* Given task
Convert the lines of all the entries into a Markdown table with two columns, Row and Line, where Row numbers each line in order and blank lines are left out. Do not include the pictures in the answer.

════════════════════

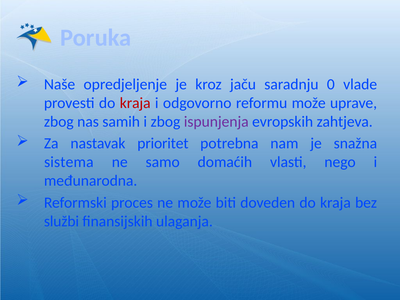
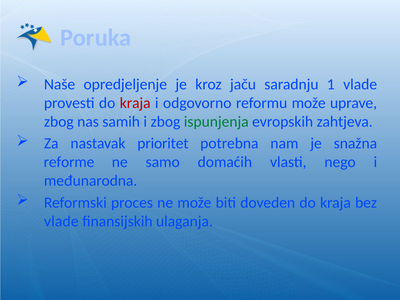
0: 0 -> 1
ispunjenja colour: purple -> green
sistema: sistema -> reforme
službi at (61, 221): službi -> vlade
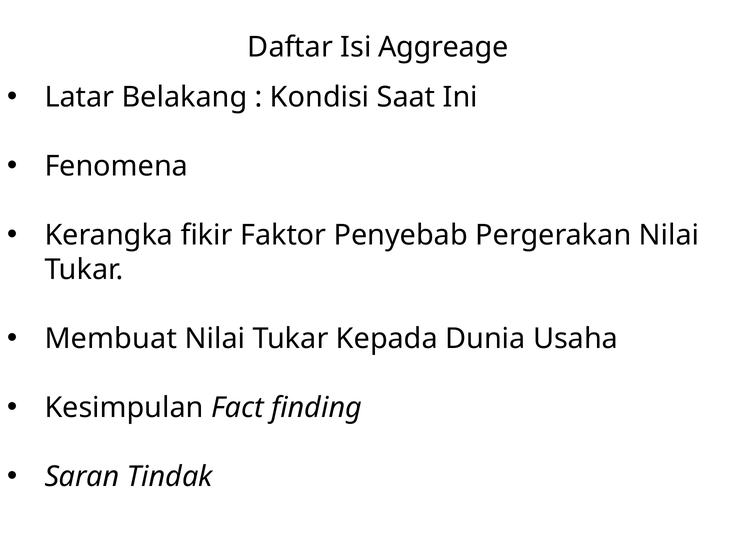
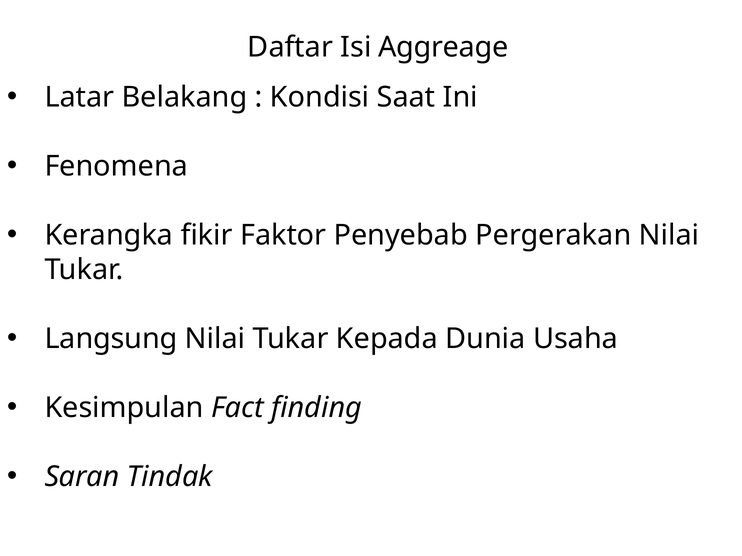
Membuat: Membuat -> Langsung
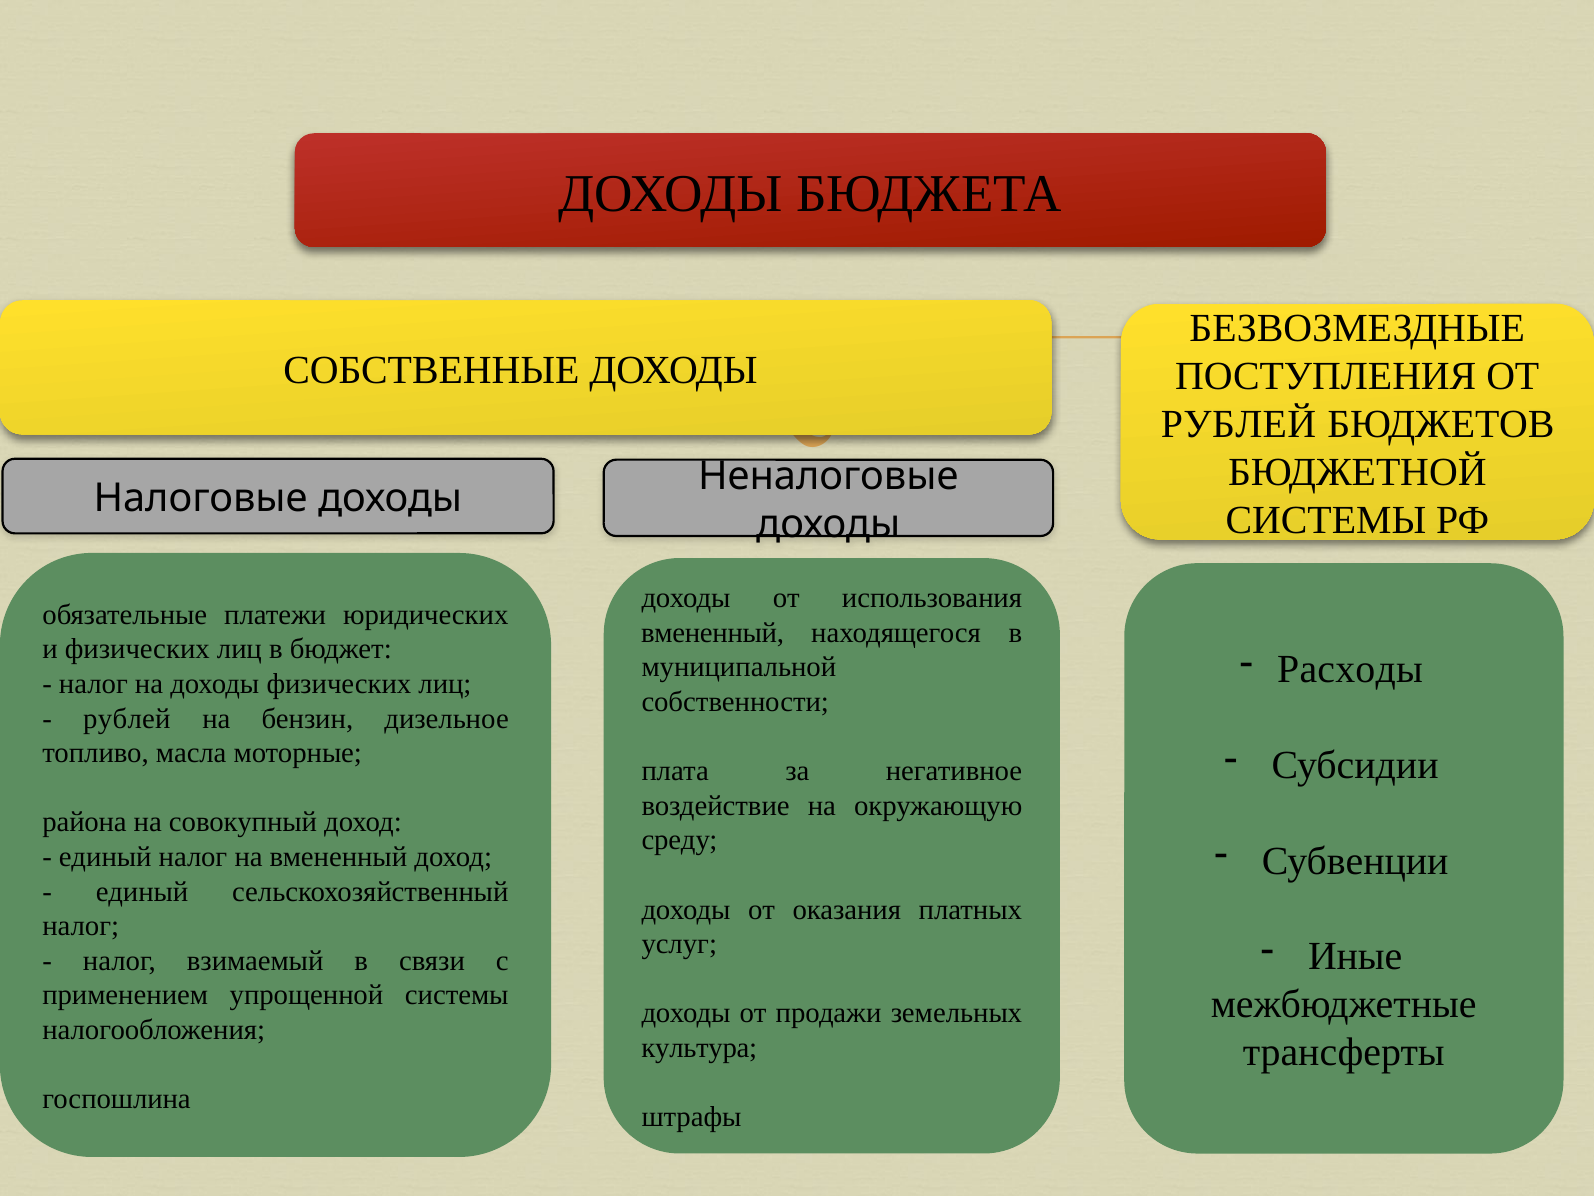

════════════════════

* Exercise output
| Row | Line |
|---|---|
| 1 | 0: 0 -> 1 |
| 2 | ispunjenja colour: purple -> green |
| 3 | sistema: sistema -> reforme |
| 4 | službi at (61, 221): službi -> vlade |
| 5 | Membuat: Membuat -> Langsung |